IV. Transfection of Mammalian Cells with the pRL-null Vector

The pRL-null Vector, once it has been modified to contain appropriate genetic regulatory
domains, may be used in combination with any experimental reporter vector to
cotransfect mammalian cells. However, it is important to realize that trans effects
between promoters on cotransfected plasmids can potentially affect reporter gene
expression (14). Primarily this is of concern when either the control or experimental
reporter vector, or both, contain very strong promoter/enhancer elements. The
occurrence and magnitude of such effects will depend on several factors: i) the combination
and activities of the genetic regulatory elements present on the cotransfected
vectors; ii) the relative ratio of experimental vector to control vector introduced
into the cells; and iii) the cell type transfected.

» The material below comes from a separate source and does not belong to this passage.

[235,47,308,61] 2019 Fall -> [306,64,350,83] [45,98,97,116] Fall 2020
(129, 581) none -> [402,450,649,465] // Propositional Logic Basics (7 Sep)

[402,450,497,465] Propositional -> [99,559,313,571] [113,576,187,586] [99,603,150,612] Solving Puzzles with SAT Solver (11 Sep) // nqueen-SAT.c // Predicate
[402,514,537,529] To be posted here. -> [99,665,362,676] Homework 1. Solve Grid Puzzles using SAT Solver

To help ensure independent genetic expression between experimental and control
reporter genes, preliminary cotransfection experiments should be performed to optimize
both the amount of vector DNA and the ratio of the coreporter vectors added to
the transfection mixture. Similar to the firefly luciferase assay, the Renilla luciferase
assay is extremely sensitive, providing accurate measurement of ≤10 femtograms of
Renilla luciferase, with linearity over seven orders of enzyme concentration.

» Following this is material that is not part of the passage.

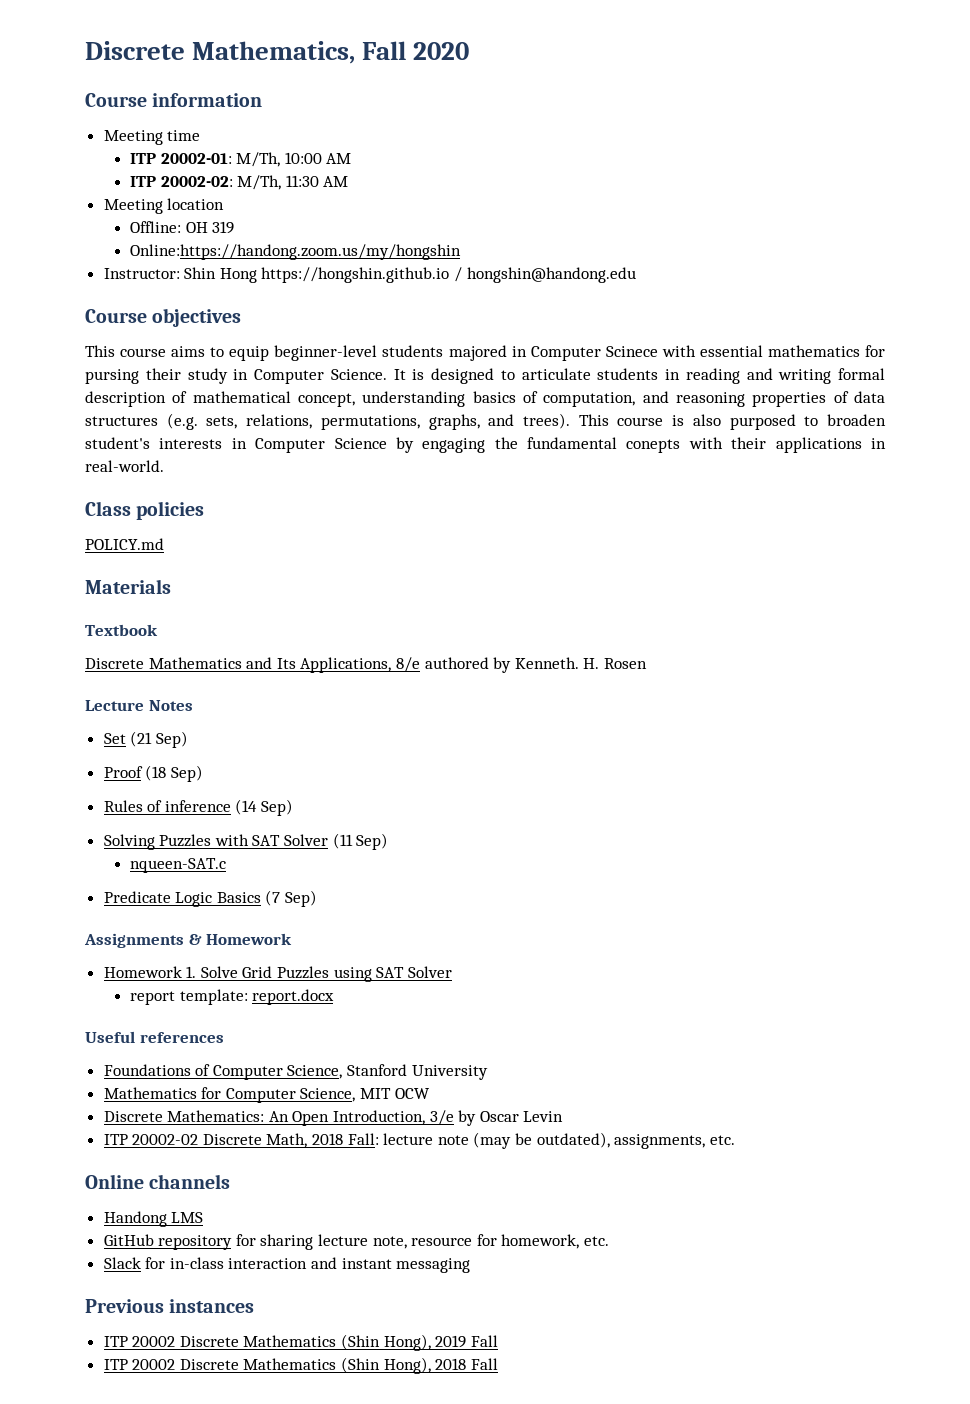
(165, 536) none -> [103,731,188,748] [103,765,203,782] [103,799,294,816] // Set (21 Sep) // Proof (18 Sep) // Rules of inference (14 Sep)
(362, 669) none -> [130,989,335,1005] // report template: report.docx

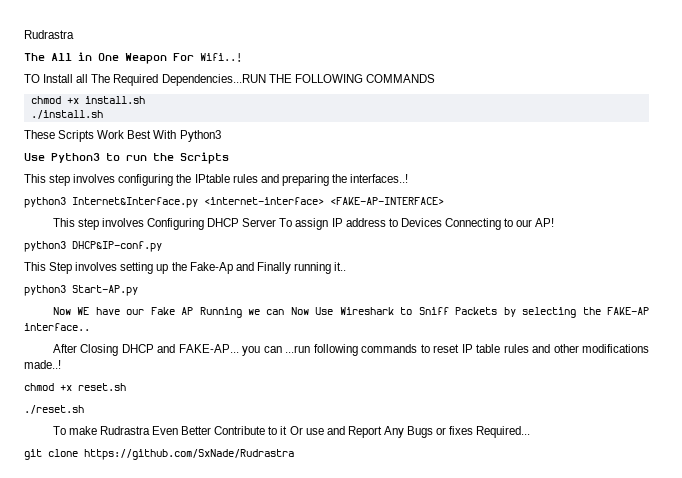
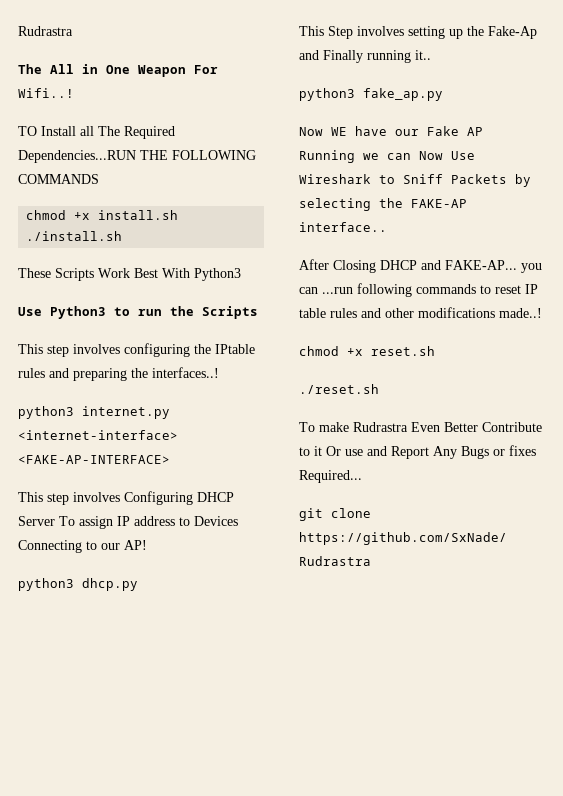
[72,197,198,208] Internet&Interface.py -> [82,406,170,419] internet.py
[72,241,162,252] DHCP&IP-conf.py -> [82,578,138,591] dhcp.py
[72,285,138,296] Start-AP.py -> [363,88,443,101] fake_ap.py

Therefore, it is possible to use relatively small quantities of the pRL-null Vector to
provide low-level, constitutive coexpression of Renilla luciferase control activity.
The pRL-null Vector, once genetic regulatory domains have been added, can be
used for both transient and stable expression of Renilla luciferase. For stable expression,
the pRL-null Vector must be cotransfected with an expression vector containing
a selectable gene in mammalian cells. Transfection of DNA into mammalian cells
may be mediated by cationic lipids (15,16), calcium phosphate (17,18), DEAEDextran
(19–21), polybrene-DMSO (22,23), or electroporation (24,25).
Transfection systems based on cationic lipid compounds (TransFast Reagent(i),
Tfx Reagents(j) and Transfectam Reagent(k)), calcium phosphate and DEAEDextran
are available from Promega. For more information and a protocol for the
Transfectam Reagent, please request the Transfectam Reagent Technical Bulletin
(#TB116) and for the TransFast Reagent, please request the TransFast
Transfection Reagent Technical Bulletin (#TB260). Protocols for the use of the
Tfx Reagents can be found in the Tfx-10, Tfx-20 and Tfx-50 Reagents for
the Transfection of Eukaryotic Cells Technical Bulletin (#TB216). For transfection procedures
using calcium phosphate or DEAE-Dextran, please request the ProFection
Mammalian Transfection Systems Technical Manual (#TM012).